Cette confidentialité et ce manque d’influence se retrouvent de manière bien plus prononcée dans les pays sahéliens bénéficiaires des actions concernés. L’évaluation est un processus totalement dominé par le donateur où les bénéficiaires jouent un rôle mineur. Souvent, les bénéficiaires ou les autorités ne sont même pas destinataires des rapports d’évaluation. Plus généralement, l’évaluation est très rarement l’occasion d’un dialogue interne aux institutions bénéficiaires et plus encore d’un dialogue entre partenaires.
Enfin et surtout, les évaluations sont circonscrites dans le champ étroit (institutionnel, spatial, temporel et thématique)d’un instrument particulier. Cela les empêche le plus souvent d’aborder la question de l’impact de manière pertinente. Chacun sait que les effets indirects, les effets de reproductibilité, de diffusion et de soutenabilité sont fondamentaux pour les actions de développement.

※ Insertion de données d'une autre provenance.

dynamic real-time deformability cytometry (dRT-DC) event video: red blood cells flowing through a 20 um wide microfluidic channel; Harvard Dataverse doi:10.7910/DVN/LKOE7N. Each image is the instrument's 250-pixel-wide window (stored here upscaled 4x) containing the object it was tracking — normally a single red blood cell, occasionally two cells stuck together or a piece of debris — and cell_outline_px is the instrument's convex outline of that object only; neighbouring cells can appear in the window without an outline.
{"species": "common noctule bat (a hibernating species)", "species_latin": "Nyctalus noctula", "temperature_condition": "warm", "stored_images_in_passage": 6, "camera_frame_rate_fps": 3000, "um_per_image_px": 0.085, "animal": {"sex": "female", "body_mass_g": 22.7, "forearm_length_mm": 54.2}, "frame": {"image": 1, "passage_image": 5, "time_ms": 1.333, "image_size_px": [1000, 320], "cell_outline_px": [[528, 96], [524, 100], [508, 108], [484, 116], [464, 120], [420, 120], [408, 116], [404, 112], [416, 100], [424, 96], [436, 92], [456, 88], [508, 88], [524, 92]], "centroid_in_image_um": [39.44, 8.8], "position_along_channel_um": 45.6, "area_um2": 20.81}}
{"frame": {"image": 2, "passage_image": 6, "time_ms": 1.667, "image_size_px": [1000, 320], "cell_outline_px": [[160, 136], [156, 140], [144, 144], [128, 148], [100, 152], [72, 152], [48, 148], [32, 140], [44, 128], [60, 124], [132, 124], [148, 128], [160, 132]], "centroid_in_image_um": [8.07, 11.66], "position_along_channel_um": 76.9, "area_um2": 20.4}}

Souvent c’est en dehors du champ de l’action proprement dit que les effets les plus importants sont enregistrés. Le succès des actions de conservation des eaux et du sol au Burkina Faso se mesure davantage en constatant la diffusion de certaines techniques (diguettes)en dehors du champ des projets, qu’en analysant le bien fondé des actions de ces projets. A l’inverse l’effet négatif de déstabilisation de l’administration obtenu par le dépecage de certains ministères sous forme de projets-enclaves ne peut se mesurer que si l’on adopte une optique globale dépassant précisément celle de chacun des projets considéré séparément.
L’évaluation nous apprend généralement peu sur l’impact à long terme, sur l’impact de l’ensemble de l’aide et non d’une aide particulière, sur l’impact des actions d’aide en dehors de leur champ d’actions (diffusion des connaissances et des innovations)ou sur leur contexte institutionnel, social ou économique. Or ces aspects sont fondamentaux pour dialoguer avec le partenaire et orienter une éventuelle réforme de l’aide.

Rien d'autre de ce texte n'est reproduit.